The boom in social media has changed journalism and has also created new roles for journalists.
“We still report facts and give you the news, but the rise of social media has changed how a story is told and consumed,” said Robert Quigley, social media editor of Austin, Texas’ The Statesman in a column.
Journalists are no longer the gatekeepers of information for readers or viewers. Social media has taken on that role and is running with it. At the Knight Science journalism symposium in Boston, Tom Rosenstiel said that journalists can now assume new roles as authenticators, sense-makers, navigators and forum-leaders, said Alfred Hermida of Reportr.net.
The authenticator can help the reader or viewer figure out whom or what they can trust.

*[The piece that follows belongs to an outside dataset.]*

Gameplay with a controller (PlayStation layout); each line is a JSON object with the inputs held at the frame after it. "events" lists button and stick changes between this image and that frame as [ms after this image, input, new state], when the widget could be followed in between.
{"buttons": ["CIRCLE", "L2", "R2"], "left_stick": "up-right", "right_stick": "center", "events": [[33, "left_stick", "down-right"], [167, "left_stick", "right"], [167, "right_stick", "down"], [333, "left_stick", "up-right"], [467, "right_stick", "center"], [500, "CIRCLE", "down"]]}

This could mean reporting the facts as journalists have always done. This could also mean that the journalist directs the audience to credible and up to date sources for news.
Journalists also have to help the public make sense of the news by being sense-makers and navigators. Journalists and reporters are no longer the public’s only source of information. Social media has given the public a greater amount of “news” to sift through and journalists can now be the ones to help in this endeavor.
Forums are becoming more popular with readers, so journalists have yet another job to fulfill. “News outlets now have opportunities to distinguish themselves by producing fact-based discussions of public issues and presenting a diversity of opinions,” said Mike Saunders, the CEO of DigitLab- The Social Media Agency, in his article.
Readers have an increasingly vast amount of news to sort through, making it much more difficult for readers to obtain factual information about current events. Articles are being ‘shared’ on Google+ and Facebook and trending on Twitter, and according to Saunders, “the problem is that these articles may be popular but they are not necessarily providing verified facts about the news subject.”
Social media has given journalists a new way to serve the public. Journalists are now charged with the job of bridging the gap between the popular and the factual.